I've been absent from this forum for a while as things have been hectic for one reason or another. I've hardly touched my guitar these past few months but recently I was feeling in the mood to play again and had been visiting the site more frequently.
Sadly the past couple of weeks have been the worst of mine and my fiancée's life. I'm not going into details on a public forum, suffice to say we're dealing with it and will be for some time to come I expect. Time heals and all that but what about the now?

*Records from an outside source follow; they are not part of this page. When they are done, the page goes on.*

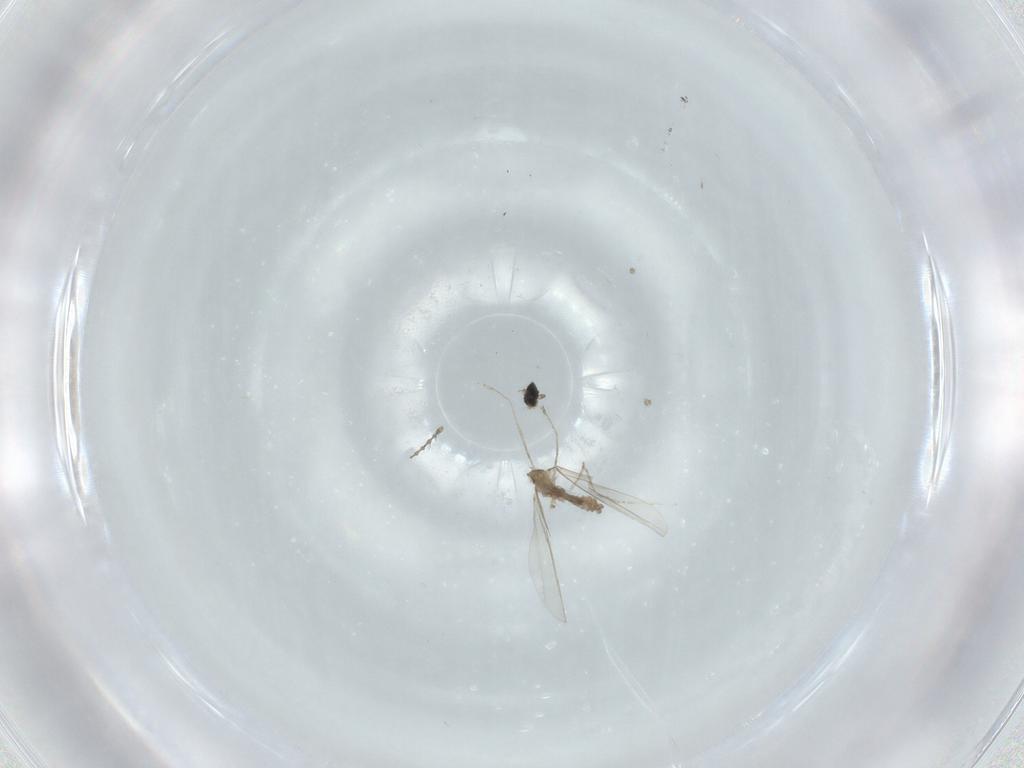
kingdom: Animalia
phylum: Arthropoda
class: Insecta
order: Diptera
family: Cecidomyiidae
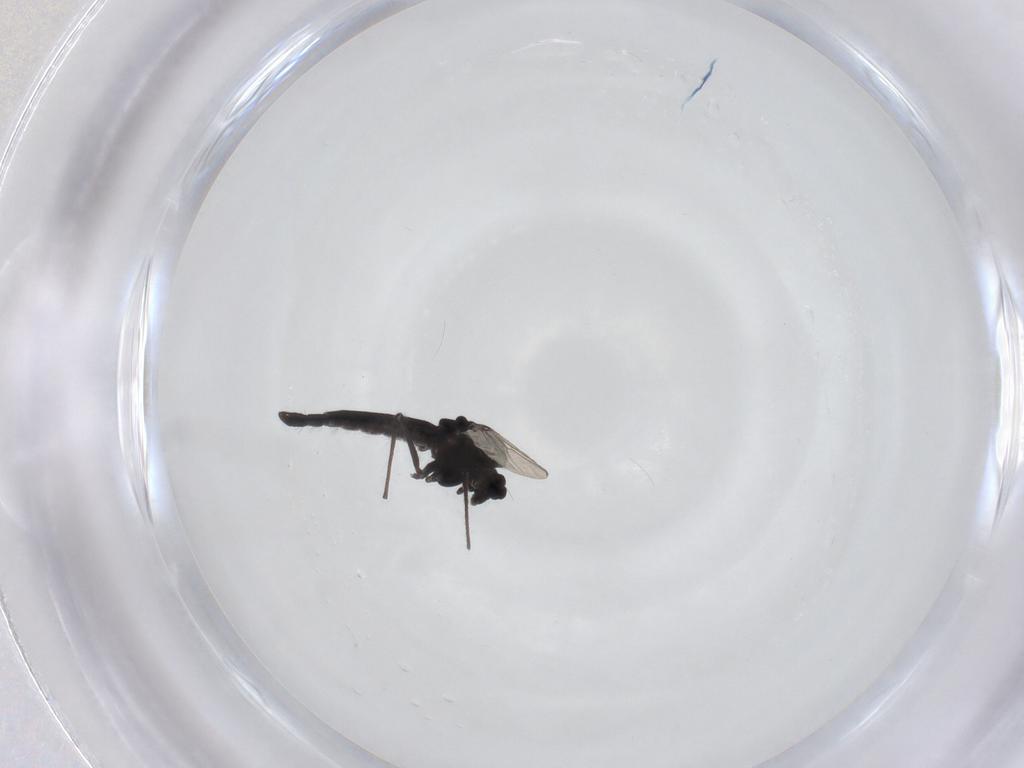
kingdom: Animalia
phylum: Arthropoda
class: Insecta
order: Diptera
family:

I'm finding myself buried in guitar related things again as it's my way of dealing with things. I got into guitar during a tough period in my life and soon realised it had the ability to soothe any troubles but I also feel a tad guilty. Perhaps this is the equivalent of burying my head in the sand?
What about you guys? Do you find the guitar helps with the stresses of everyday life or worse? is it your therapy or just a bit of fun? Perhaps both? I've come to realise there's more important things in life than playing guitar and yet without it I'd be less of a man. That probably sounds daft to none guitar players or to those who only dabble in it on rare occasions. And yet, it has been an integral part of my life for many years now. It's helped fashion who I am, the people I've met and many of the decisions I've made in life. I wouldn't be with the woman I am if it wasn't for the guitar (She's not into guitar but in a round about way it led to me meeting her).
Somehow it doesn't feel that important and yet clearly it is. A paradox I know!
Just how integral is the guitar to your everyday lives?